(Records from a collection)
###
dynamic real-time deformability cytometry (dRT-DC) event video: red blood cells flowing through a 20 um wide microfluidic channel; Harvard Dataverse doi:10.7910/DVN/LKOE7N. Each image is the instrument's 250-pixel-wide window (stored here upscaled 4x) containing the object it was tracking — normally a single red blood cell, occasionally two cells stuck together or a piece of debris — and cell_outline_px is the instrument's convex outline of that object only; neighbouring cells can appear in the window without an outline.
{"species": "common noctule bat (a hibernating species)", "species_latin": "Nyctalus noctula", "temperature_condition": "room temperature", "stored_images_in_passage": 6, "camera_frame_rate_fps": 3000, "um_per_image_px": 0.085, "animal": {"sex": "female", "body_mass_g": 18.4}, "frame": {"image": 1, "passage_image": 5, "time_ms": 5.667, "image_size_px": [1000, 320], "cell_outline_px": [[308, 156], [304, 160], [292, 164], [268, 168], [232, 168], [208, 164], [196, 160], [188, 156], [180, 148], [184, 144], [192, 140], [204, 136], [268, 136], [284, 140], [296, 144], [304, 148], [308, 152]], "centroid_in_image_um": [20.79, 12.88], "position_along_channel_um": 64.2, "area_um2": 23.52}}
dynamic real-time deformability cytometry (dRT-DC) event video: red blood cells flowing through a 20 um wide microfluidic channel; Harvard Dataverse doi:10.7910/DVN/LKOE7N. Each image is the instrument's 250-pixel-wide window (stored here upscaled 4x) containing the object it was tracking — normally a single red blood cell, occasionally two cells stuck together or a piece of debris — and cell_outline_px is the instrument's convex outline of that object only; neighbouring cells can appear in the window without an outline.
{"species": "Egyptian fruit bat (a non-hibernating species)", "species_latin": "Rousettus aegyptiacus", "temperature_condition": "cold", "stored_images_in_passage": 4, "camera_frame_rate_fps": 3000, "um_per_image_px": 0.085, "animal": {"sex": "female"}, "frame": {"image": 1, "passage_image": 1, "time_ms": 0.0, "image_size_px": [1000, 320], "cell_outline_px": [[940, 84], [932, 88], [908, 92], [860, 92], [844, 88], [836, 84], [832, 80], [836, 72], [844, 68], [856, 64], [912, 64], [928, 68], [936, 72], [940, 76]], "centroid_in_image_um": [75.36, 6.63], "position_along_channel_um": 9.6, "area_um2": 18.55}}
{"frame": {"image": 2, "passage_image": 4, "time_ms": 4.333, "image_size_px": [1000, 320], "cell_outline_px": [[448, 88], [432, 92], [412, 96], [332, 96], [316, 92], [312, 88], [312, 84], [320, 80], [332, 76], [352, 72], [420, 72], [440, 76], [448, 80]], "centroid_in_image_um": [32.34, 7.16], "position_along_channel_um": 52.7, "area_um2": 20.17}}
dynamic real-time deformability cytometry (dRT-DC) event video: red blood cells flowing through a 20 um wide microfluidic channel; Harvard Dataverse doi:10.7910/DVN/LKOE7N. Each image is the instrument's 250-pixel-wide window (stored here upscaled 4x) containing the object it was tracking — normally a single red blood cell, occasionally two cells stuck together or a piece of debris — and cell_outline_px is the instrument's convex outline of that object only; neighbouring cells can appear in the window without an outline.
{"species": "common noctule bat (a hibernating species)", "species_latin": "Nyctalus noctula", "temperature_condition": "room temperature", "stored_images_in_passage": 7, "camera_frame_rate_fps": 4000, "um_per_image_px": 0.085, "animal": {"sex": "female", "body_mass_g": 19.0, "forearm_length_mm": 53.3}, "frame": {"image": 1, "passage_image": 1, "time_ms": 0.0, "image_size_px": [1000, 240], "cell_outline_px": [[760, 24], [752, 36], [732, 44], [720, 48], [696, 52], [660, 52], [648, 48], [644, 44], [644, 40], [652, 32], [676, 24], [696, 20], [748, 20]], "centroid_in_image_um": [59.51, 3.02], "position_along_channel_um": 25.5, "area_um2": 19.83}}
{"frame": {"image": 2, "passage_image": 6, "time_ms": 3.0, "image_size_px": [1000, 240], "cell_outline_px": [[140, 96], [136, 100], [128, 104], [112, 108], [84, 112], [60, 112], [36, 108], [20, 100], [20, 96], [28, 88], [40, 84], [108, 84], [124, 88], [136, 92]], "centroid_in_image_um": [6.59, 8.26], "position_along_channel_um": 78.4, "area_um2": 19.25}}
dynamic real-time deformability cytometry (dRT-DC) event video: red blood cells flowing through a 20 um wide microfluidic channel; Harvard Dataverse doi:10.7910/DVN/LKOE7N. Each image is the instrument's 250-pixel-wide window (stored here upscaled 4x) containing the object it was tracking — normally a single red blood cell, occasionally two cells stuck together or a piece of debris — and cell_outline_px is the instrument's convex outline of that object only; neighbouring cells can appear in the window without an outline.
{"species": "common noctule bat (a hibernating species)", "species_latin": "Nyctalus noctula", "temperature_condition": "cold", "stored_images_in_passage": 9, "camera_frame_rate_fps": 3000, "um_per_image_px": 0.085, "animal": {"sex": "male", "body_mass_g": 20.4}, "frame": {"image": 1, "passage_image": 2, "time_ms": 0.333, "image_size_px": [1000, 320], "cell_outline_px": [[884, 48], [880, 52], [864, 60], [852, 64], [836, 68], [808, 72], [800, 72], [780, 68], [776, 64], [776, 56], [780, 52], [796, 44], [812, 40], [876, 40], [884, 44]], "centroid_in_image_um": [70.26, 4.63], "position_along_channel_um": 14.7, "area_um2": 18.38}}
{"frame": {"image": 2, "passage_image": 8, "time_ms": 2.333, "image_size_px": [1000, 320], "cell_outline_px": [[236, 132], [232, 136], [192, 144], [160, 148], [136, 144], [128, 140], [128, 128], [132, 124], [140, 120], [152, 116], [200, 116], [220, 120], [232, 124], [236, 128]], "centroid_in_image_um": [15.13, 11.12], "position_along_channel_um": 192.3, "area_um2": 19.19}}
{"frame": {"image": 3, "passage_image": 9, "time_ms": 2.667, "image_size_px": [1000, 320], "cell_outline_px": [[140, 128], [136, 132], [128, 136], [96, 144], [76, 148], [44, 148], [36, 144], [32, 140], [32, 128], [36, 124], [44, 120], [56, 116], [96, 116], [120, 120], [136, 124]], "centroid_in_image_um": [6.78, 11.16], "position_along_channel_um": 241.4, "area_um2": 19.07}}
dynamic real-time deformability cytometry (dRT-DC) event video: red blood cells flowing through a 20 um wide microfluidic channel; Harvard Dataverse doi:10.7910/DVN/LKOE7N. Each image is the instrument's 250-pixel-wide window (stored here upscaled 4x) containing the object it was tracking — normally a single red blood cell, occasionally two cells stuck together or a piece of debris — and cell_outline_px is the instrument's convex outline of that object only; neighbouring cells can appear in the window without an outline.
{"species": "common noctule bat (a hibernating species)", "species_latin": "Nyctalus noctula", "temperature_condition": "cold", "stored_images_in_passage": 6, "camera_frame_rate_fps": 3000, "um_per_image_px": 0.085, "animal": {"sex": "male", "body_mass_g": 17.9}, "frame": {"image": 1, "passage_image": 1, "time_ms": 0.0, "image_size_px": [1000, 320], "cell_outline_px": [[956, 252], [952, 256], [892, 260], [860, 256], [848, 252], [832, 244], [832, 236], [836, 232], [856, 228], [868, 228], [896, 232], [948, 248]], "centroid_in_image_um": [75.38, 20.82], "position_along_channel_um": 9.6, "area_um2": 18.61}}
###
Task statement —
Repeat the material above in full, exactly as it stands.

Written answer —
dynamic real-time deformability cytometry (dRT-DC) event video: red blood cells flowing through a 20 um wide microfluidic channel; Harvard Dataverse doi:10.7910/DVN/LKOE7N. Each image is the instrument's 250-pixel-wide window (stored here upscaled 4x) containing the object it was tracking — normally a single red blood cell, occasionally two cells stuck together or a piece of debris — and cell_outline_px is the instrument's convex outline of that object only; neighbouring cells can appear in the window without an outline.
{"species": "common noctule bat (a hibernating species)", "species_latin": "Nyctalus noctula", "temperature_condition": "room temperature", "stored_images_in_passage": 6, "camera_frame_rate_fps": 3000, "um_per_image_px": 0.085, "animal": {"sex": "female", "body_mass_g": 18.4}, "frame": {"image": 1, "passage_image": 5, "time_ms": 5.667, "image_size_px": [1000, 320], "cell_outline_px": [[308, 156], [304, 160], [292, 164], [268, 168], [232, 168], [208, 164], [196, 160], [188, 156], [180, 148], [184, 144], [192, 140], [204, 136], [268, 136], [284, 140], [296, 144], [304, 148], [308, 152]], "centroid_in_image_um": [20.79, 12.88], "position_along_channel_um": 64.2, "area_um2": 23.52}}
dynamic real-time deformability cytometry (dRT-DC) event video: red blood cells flowing through a 20 um wide microfluidic channel; Harvard Dataverse doi:10.7910/DVN/LKOE7N. Each image is the instrument's 250-pixel-wide window (stored here upscaled 4x) containing the object it was tracking — normally a single red blood cell, occasionally two cells stuck together or a piece of debris — and cell_outline_px is the instrument's convex outline of that object only; neighbouring cells can appear in the window without an outline.
{"species": "Egyptian fruit bat (a non-hibernating species)", "species_latin": "Rousettus aegyptiacus", "temperature_condition": "cold", "stored_images_in_passage": 4, "camera_frame_rate_fps": 3000, "um_per_image_px": 0.085, "animal": {"sex": "female"}, "frame": {"image": 1, "passage_image": 1, "time_ms": 0.0, "image_size_px": [1000, 320], "cell_outline_px": [[940, 84], [932, 88], [908, 92], [860, 92], [844, 88], [836, 84], [832, 80], [836, 72], [844, 68], [856, 64], [912, 64], [928, 68], [936, 72], [940, 76]], "centroid_in_image_um": [75.36, 6.63], "position_along_channel_um": 9.6, "area_um2": 18.55}}
{"frame": {"image": 2, "passage_image": 4, "time_ms": 4.333, "image_size_px": [1000, 320], "cell_outline_px": [[448, 88], [432, 92], [412, 96], [332, 96], [316, 92], [312, 88], [312, 84], [320, 80], [332, 76], [352, 72], [420, 72], [440, 76], [448, 80]], "centroid_in_image_um": [32.34, 7.16], "position_along_channel_um": 52.7, "area_um2": 20.17}}
dynamic real-time deformability cytometry (dRT-DC) event video: red blood cells flowing through a 20 um wide microfluidic channel; Harvard Dataverse doi:10.7910/DVN/LKOE7N. Each image is the instrument's 250-pixel-wide window (stored here upscaled 4x) containing the object it was tracking — normally a single red blood cell, occasionally two cells stuck together or a piece of debris — and cell_outline_px is the instrument's convex outline of that object only; neighbouring cells can appear in the window without an outline.
{"species": "common noctule bat (a hibernating species)", "species_latin": "Nyctalus noctula", "temperature_condition": "room temperature", "stored_images_in_passage": 7, "camera_frame_rate_fps": 4000, "um_per_image_px": 0.085, "animal": {"sex": "female", "body_mass_g": 19.0, "forearm_length_mm": 53.3}, "frame": {"image": 1, "passage_image": 1, "time_ms": 0.0, "image_size_px": [1000, 240], "cell_outline_px": [[760, 24], [752, 36], [732, 44], [720, 48], [696, 52], [660, 52], [648, 48], [644, 44], [644, 40], [652, 32], [676, 24], [696, 20], [748, 20]], "centroid_in_image_um": [59.51, 3.02], "position_along_channel_um": 25.5, "area_um2": 19.83}}
{"frame": {"image": 2, "passage_image": 6, "time_ms": 3.0, "image_size_px": [1000, 240], "cell_outline_px": [[140, 96], [136, 100], [128, 104], [112, 108], [84, 112], [60, 112], [36, 108], [20, 100], [20, 96], [28, 88], [40, 84], [108, 84], [124, 88], [136, 92]], "centroid_in_image_um": [6.59, 8.26], "position_along_channel_um": 78.4, "area_um2": 19.25}}
dynamic real-time deformability cytometry (dRT-DC) event video: red blood cells flowing through a 20 um wide microfluidic channel; Harvard Dataverse doi:10.7910/DVN/LKOE7N. Each image is the instrument's 250-pixel-wide window (stored here upscaled 4x) containing the object it was tracking — normally a single red blood cell, occasionally two cells stuck together or a piece of debris — and cell_outline_px is the instrument's convex outline of that object only; neighbouring cells can appear in the window without an outline.
{"species": "common noctule bat (a hibernating species)", "species_latin": "Nyctalus noctula", "temperature_condition": "cold", "stored_images_in_passage": 9, "camera_frame_rate_fps": 3000, "um_per_image_px": 0.085, "animal": {"sex": "male", "body_mass_g": 20.4}, "frame": {"image": 1, "passage_image": 2, "time_ms": 0.333, "image_size_px": [1000, 320], "cell_outline_px": [[884, 48], [880, 52], [864, 60], [852, 64], [836, 68], [808, 72], [800, 72], [780, 68], [776, 64], [776, 56], [780, 52], [796, 44], [812, 40], [876, 40], [884, 44]], "centroid_in_image_um": [70.26, 4.63], "position_along_channel_um": 14.7, "area_um2": 18.38}}
{"frame": {"image": 2, "passage_image": 8, "time_ms": 2.333, "image_size_px": [1000, 320], "cell_outline_px": [[236, 132], [232, 136], [192, 144], [160, 148], [136, 144], [128, 140], [128, 128], [132, 124], [140, 120], [152, 116], [200, 116], [220, 120], [232, 124], [236, 128]], "centroid_in_image_um": [15.13, 11.12], "position_along_channel_um": 192.3, "area_um2": 19.19}}
{"frame": {"image": 3, "passage_image": 9, "time_ms": 2.667, "image_size_px": [1000, 320], "cell_outline_px": [[140, 128], [136, 132], [128, 136], [96, 144], [76, 148], [44, 148], [36, 144], [32, 140], [32, 128], [36, 124], [44, 120], [56, 116], [96, 116], [120, 120], [136, 124]], "centroid_in_image_um": [6.78, 11.16], "position_along_channel_um": 241.4, "area_um2": 19.07}}
dynamic real-time deformability cytometry (dRT-DC) event video: red blood cells flowing through a 20 um wide microfluidic channel; Harvard Dataverse doi:10.7910/DVN/LKOE7N. Each image is the instrument's 250-pixel-wide window (stored here upscaled 4x) containing the object it was tracking — normally a single red blood cell, occasionally two cells stuck together or a piece of debris — and cell_outline_px is the instrument's convex outline of that object only; neighbouring cells can appear in the window without an outline.
{"species": "common noctule bat (a hibernating species)", "species_latin": "Nyctalus noctula", "temperature_condition": "cold", "stored_images_in_passage": 6, "camera_frame_rate_fps": 3000, "um_per_image_px": 0.085, "animal": {"sex": "male", "body_mass_g": 17.9}, "frame": {"image": 1, "passage_image": 1, "time_ms": 0.0, "image_size_px": [1000, 320], "cell_outline_px": [[956, 252], [952, 256], [892, 260], [860, 256], [848, 252], [832, 244], [832, 236], [836, 232], [856, 228], [868, 228], [896, 232], [948, 248]], "centroid_in_image_um": [75.38, 20.82], "position_along_channel_um": 9.6, "area_um2": 18.61}}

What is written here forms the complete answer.